À écouter cette démonstration magistrale, on comprend mieux comment ce nouveau parti issu du mouvement des Indignés a pu s’imposer en quelques mois seulement dans le paysage politique espagnol, au point d’apparaître comme le leader poil-à-gratter des futures législatives de 2015.

« La politique, ce n’est pas avoir raison, mais réussir »

Pablo Iglesias préconise de ne pas se contenter de parler au sein du seul cercle fermé des militants, mais à tous les gens, AVEC tous les gens. Non seulement pour être compris de chacun d’eux, mais aussi et surtout pour leur faire savoir qu’on s’efforce soi-même de les comprendre et de les écouter.

À ses étudiants cultivés, possédant leur Marx sur le bout des doigts, mais désespérés par cette foule hétéroclite qu’ils côtoyaient sur la Puerta del Sol (« Ils ne comprennent rien ! On leur dit qu’ils font partie de la classe ouvrière, mais ils ne le savent pas ! »), Pablo Iglesias réplique que le problème vient d’abord d’eux-mêmes.

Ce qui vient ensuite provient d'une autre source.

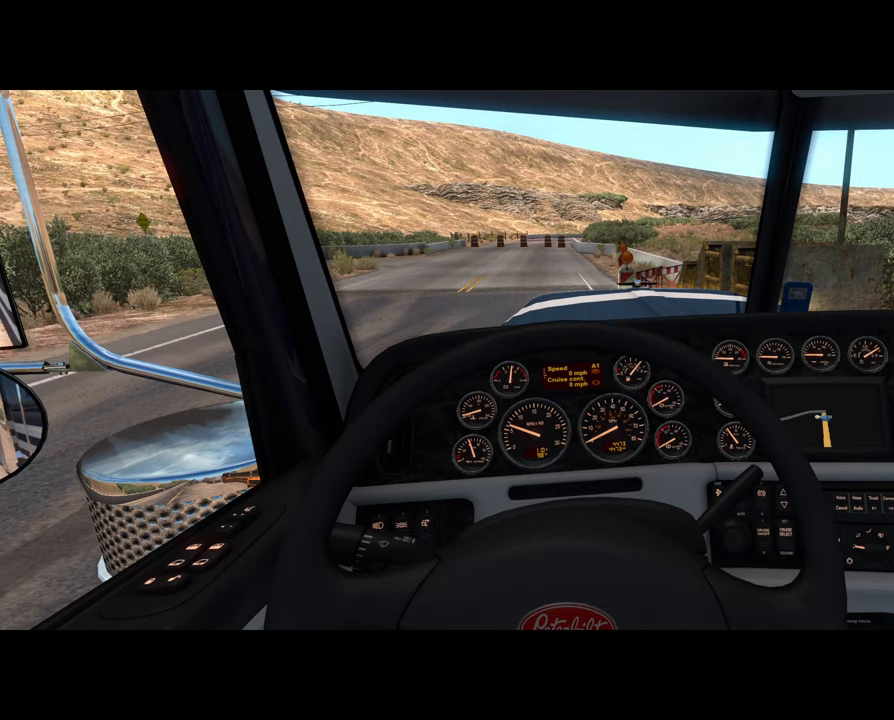
{"buttons": ["SELECT"], "left_stick": "center", "right_stick": "center", "events": [[434, "SELECT", "down"]]}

« Vous pouvez porter un tee-shirt avec la faucille et le marteau. Vous pouvez même porter un grand drapeau, puis rentrer chez vous avec le drapeau, tout ça pendant que l’ennemi se rit de vous. Parce que les gens, les travailleurs, ils préfèrent l’ennemi plutôt que vous. Ils croient à ce qu’il dit. Ils le comprennent quand il parle. Ils ne vous comprennent pas, vous. Et peut-être que c’est vous qui avez raison ! Vous pourrez demander à vos enfants d’écrire ça sur votre tombe : “il a toujours eu raison – mais personne ne le sut jamais”. »

Pablo Iglesias donne l’exemple de cette « grève générale » que les militants chevronnés appellent si souvent de leur vœux… en oubliant que la plupart des gens concernés, « les jeunes qui travaillent dans des centres d’appel, ou comme livreurs de pizzas, ou dans la vente », ne bénéficient d’aucune protection syndicale et risquent surtout d’y perdre leur boulot sitôt levés les piquets fatidiques.

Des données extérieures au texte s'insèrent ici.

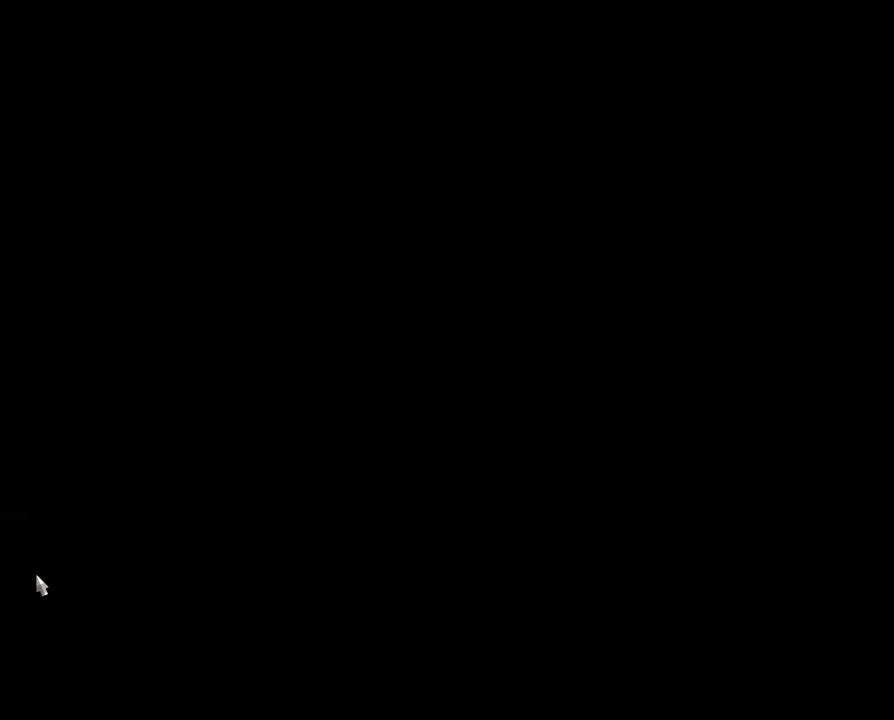
{"buttons": [], "left_stick": "center", "right_stick": "center", "events": [[100, "SELECT", "up"]]}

C’est comme ça que l’ennemi nous veut

Faire de la politique, dit Pablo Iglesias, exige d’abord beaucoup d’humilité. Le but n’est pas de révolutionner le « sens commun » des citoyens, mais d’essayer de faire aller ce « sens commun » vers le changement. Faute de quoi, échec garanti ! Les concepts les plus brillants se brisent impitoyablement sur le mur d’indifférence de ceux que nous prétendons convaincre.

« C’est comme ça que l’ennemi nous veut : petits, parlant une langue que personne ne comprend, minoritaires, cachés derrière nos symboles habituels. Ça lui fait plaisir, à l’ennemi, car il sait qu’aussi longtemps que nous ressemblerons à cela, nous ne représenterons aucun danger. »

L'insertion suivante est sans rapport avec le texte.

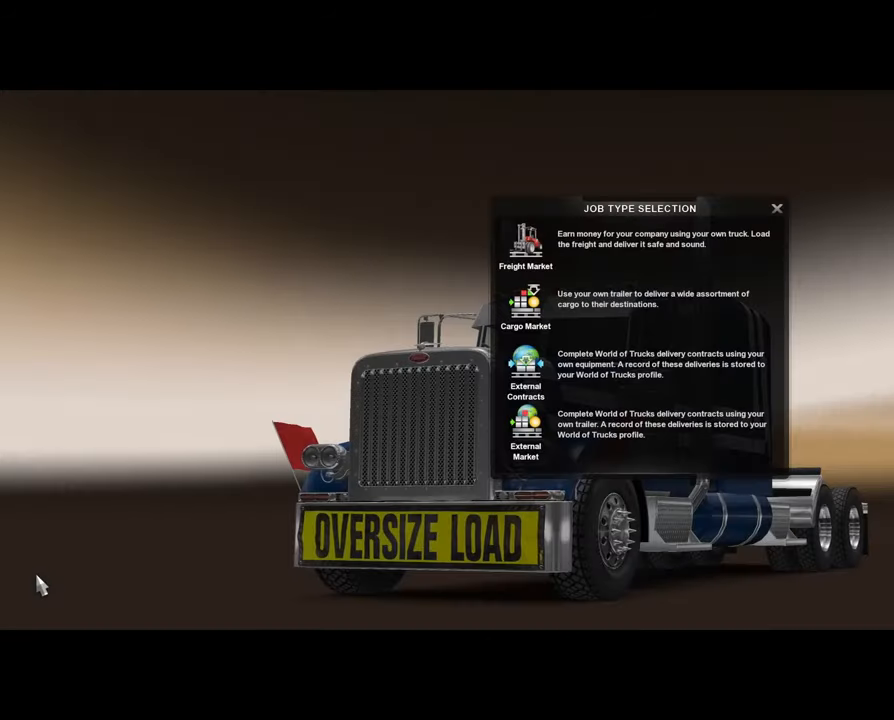
{"buttons": [], "left_stick": "right", "right_stick": "center", "events": [[367, "left_stick", "right"]]}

Aux envolées lyriques enflammées, aux incantations vengeresses, aux pensums idéologiques lourdingues, aux joutes oratoires stériles, Pablo Iglesias préfère un parler simple à la portée de tous, complice, au ras des petites pâquerettes citoyennes :

« Il y a plus de potentiel de transformation sociale chez un papa qui fait la vaisselle ou qui joue avec sa fille, ou chez un grand-père qui explique à son petit-fils qu’il faut partager les jouets, que dans tous les drapeaux rouges que vous pouvez apporter à une manif. »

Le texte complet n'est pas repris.